DeepSeek unveiled its first set of models, including DeepSeek Coder, DeepSeek LLM, and DeepSeek Chat, in November 2023. However, it wasn't until the release of its next-gen DeepSeek-V2 family of models last spring that the AI industry started to take notice. DeepSeek-V2, a general-purpose text- and image-analyzing system, performed well in various AI benchmarks and was far cheaper to run than comparable models at the time.
The company's latest model, DeepSeek-V3, launched in December 2024, has only added to DeepSeek's notoriety. According to DeepSeek's internal benchmark testing, DeepSeek V3 outperforms both downloadable, openly available models like Meta's Llama and "closed" models that can only be accessed through an API, like OpenAI's GPT-4o. Equally impressive is DeepSeek's R1 "reasoning" model, which effectively fact-checks itself and performs as well as OpenAI's o1 model on key benchmarks.
However, being a Chinese-developed AI, DeepSeek's models are subject to benchmarking by China's internet regulator to ensure that its responses "embody core socialist values." This has raised concerns about the potential limitations and biases of DeepSeek's models, particularly in domains such as politics and history.
Despite these concerns, developers have taken to DeepSeek's models, which are available under permissive licenses that allow for commercial use. According to Clem Delangue, the CEO of Hugging Face, one of the platforms hosting DeepSeek's models, developers on Hugging Face have created over 500 "derivative" models of R1 that have racked up 2.5 million downloads combined.
DeepSeek's success has been described as "upending AI" and "over-hyped." The company's success was at least in part responsible for causing Nvidia's stock price to drop by 18% in January, and for eliciting a public response from OpenAI CEO Sam Altman. Microsoft has also announced that DeepSeek is available on its Azure AI Foundry service, while Meta CEO Mark Zuckerberg has said that spending on AI infrastructure will continue to be a "strategic advantage" for Meta.

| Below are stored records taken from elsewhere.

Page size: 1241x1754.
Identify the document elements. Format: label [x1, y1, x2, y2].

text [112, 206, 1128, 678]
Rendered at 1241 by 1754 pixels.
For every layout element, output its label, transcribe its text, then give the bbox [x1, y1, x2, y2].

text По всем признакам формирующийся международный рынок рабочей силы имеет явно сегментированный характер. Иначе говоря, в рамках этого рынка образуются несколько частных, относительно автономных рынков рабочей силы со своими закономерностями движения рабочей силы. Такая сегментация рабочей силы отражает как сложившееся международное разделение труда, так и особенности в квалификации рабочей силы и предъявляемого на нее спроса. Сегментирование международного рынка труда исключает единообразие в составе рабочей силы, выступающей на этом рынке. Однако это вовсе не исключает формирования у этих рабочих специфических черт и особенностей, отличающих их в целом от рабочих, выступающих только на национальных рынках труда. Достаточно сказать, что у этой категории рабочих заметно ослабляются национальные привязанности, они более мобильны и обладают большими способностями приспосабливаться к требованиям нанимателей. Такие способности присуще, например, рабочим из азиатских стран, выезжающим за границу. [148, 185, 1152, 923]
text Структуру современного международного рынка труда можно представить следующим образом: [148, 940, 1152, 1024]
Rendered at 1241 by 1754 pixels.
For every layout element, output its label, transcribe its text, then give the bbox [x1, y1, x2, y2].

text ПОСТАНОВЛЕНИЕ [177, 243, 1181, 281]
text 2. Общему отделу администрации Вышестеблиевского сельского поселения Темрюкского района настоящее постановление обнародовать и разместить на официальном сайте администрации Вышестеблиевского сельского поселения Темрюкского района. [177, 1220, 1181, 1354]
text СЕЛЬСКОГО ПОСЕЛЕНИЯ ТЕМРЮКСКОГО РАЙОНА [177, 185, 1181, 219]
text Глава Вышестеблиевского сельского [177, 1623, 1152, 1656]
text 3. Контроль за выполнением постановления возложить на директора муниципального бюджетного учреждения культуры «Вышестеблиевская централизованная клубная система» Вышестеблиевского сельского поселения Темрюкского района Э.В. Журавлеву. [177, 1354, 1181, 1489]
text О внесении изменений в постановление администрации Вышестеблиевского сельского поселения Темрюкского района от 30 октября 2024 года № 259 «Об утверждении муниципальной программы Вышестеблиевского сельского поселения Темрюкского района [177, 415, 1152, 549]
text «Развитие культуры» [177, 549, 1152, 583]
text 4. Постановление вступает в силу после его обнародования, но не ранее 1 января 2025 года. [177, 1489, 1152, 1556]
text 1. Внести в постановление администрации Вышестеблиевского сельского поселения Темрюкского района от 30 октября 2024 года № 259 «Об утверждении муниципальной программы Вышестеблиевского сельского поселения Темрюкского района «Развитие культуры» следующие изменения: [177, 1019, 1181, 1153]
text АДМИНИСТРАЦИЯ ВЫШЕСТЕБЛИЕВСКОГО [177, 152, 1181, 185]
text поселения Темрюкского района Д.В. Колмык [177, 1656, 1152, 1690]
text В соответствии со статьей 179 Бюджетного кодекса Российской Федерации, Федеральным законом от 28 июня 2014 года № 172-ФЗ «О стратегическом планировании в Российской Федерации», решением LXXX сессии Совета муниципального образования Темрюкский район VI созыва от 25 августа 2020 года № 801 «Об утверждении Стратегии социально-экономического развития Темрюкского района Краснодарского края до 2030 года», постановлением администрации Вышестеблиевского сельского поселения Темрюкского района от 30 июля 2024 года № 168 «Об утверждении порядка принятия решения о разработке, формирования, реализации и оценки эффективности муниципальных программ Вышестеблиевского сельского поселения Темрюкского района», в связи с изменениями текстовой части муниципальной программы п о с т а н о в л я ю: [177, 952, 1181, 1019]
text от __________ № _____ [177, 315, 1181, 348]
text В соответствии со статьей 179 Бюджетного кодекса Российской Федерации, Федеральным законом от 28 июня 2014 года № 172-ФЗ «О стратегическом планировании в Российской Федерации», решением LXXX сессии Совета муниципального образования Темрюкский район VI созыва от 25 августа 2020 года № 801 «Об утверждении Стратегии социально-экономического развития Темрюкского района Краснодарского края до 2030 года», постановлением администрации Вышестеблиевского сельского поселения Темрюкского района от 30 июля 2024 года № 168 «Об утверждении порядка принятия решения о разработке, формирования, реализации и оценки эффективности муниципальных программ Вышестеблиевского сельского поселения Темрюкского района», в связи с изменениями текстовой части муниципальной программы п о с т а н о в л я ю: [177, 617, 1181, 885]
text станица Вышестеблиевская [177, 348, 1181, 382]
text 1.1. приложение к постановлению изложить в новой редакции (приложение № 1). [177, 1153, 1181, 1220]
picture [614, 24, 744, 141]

However, not everyone is convinced of DeepSeek's benefits. OpenAI has called DeepSeek "state-subsidized" and "state-controlled," and recommends that the US government consider banning models from DeepSeek. Some companies and governments, including South Korea and New York state, have already banned DeepSeek from being used on government devices.
As for what DeepSeek's future might hold, it's not clear. Improved models are a given, but the US government appears to be growing wary of what it perceives as harmful foreign influence. In March, The Wall Street Journal reported that the US will likely ban DeepSeek on government devices. Despite these challenges, DeepSeek's rapid rise to fame has undoubtedly shaken up the AI industry and raised important questions about the future of AI development.